Though President Barack Obama and his State Department nixed the northern leg of TransCanada's Keystone XL tar sands pipeline in November, the Canadian pipeline company giant has continued the fight in a federal lawsuit in Houston, claiming the Obama Administration has violated the North American Free Trade Agreement (NAFTA).
As the NAFTA lawsuit works its way through pre-trial hearings and motions — and as Keystone XL has become a campaign talking point for Republican Party presidential candidate Donald Trump — TransCanada has quietly consolidated an ambitious North America-wide fracked gas-carrying pipeline network over the past half year.
Since Keystone XL North got the boot, TransCanada has either won permits or announced business moves in Canada, the United States, and Mexico which will vastly expand its pipeline footprint and ability to move gas obtained via hydraulic fracturing (“fracking”) to market.
Oh Canada
North of the U.S. border, TransCanada landed the last permits it needed from the British Columbia Oil and Gas Commission on May 5 to build its proposed Coastal GasLink pipeline project. Coastal GasLink aims to carry gas obtained via fracking from the Montney Shale westward to LNG Canada’s proposed liquefied natural gas (LNG) export facility in Kitimat, B.C.
“This is a significant regulatory milestone for our project, which is a key component of TransCanada's growth plan that includes more than $13 billion in proposed natural gas pipeline projects which support the emerging liquefied natural gas industry on the British Columbia Coast,” Russ Girling, TransCanada's CEO said in a press release.
Coastal GasLink awaits a final investment decision from LNG Canada by the end of the year. If it gets the green light, pipeline construction of the 416-mile line will begin in early 2017.
Build Them or Buy Them?
In the U.S., while TransCanada's NAFTA lawsuit drags on, the corporation also announced a major $13 billion buy-out acquisition of pipeline behemoth Columbia Pipeline Group on March 17.

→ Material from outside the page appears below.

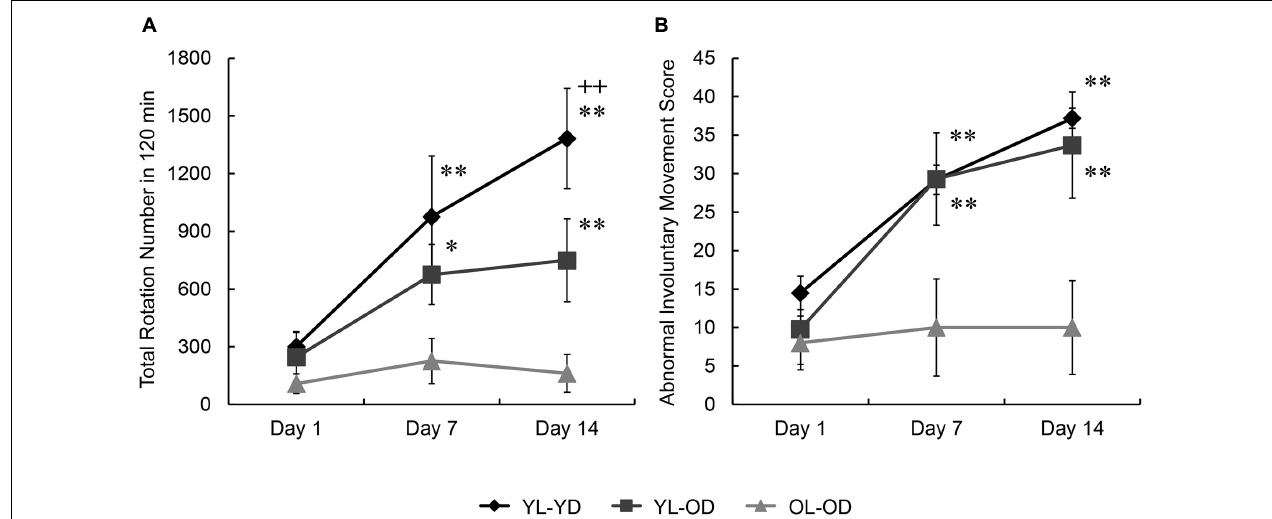
FIGURE 2 | Rotational behavior and abnormal involuntary movement induced by repetitive L -dopa treatment in three groups of Parkinson’s disease rat model. (A) No between-group differences in the total number of rotations on day 1. On days 7 and 14, the YL-YD and YL-OD groups showed a higher number of rotations than the OL-OD group. On day 14, the YL-YD group showed a higher number of rotations than the YL-OD group. (B) No between-group differences in ALO AIM scores on day 1. On days 7 and 14, the YL-YD and YL-OD groups showed higher scores than the OL-OD group. Scores of the YL-YD and YL-OD groups were not different. * p < 0.05; ** p < 0.01 compared with the OL-OD group on the treatment day; ++ p < 0.01 compared with the YL-OD group on the treatment day. Error bars represent the standard error of the mean. ALO AIM score, sum score of axial, forelimb, and orolingual scores; L -dopa, levo-dihydroxyphenylalanine; OL-OD, old-lesioned old- L -dopa group; YL-OD, young-lesioned old- L -dopa group; YL-YD, young-lesioned young- L -dopa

Columbia maintains a gargantuan 15,000-mile network of gas pipelines running across the U.S., with a crucial hub of crisscrossing pipelines based in the prolific Marcellus Shale basin, an epicenter for fracking in the northeast, particularly Pennsylvania. In a press statement announcing the deal, Girling pointed out just how big his company's gas-carrying pipeline capacity has become in the U.S. and its nascent potential ability to carry that gas to U.S.-based LNG export terminals.
“The acquisition represents a rare opportunity to invest in an extensive, competitively-positioned, growing network of regulated natural gas pipeline and storage assets in the Marcellus and Utica shale gas regions,” Girling said in the company's press release announcing the Columbia deal. “The assets complement our existing North American footprint which together will create a 91,000-kilometre (57,000-mile) natural gas pipeline system connecting the most prolific supply basins to premium markets across the continent. At the same time, we will be well positioned to transport North America's abundant natural gas supply to liquefied natural gas terminals for export to international markets.”
The deal has yet to be sealed, however, awaiting both a final shareholder vote on June 22 and antitrust approval by the U.S. Federal Trade Commission. Wall Street giant Goldman Sachs acted as the financial adviser for the sale.
Kevin Allison, global resources columnist at Reuters Breakingviews, pointed to the acquisition of Columbia by TransCanada as an example of its shifting business strategy post-Keystone XL (even though the lawsuit, most certainly, is also part of the company's business strategy). Rather than focusing on building new lines, he says TransCanada increasingly sees profit margin opportunities in buying ones already permitted and pumping oil and gas, like those owned by Columbia.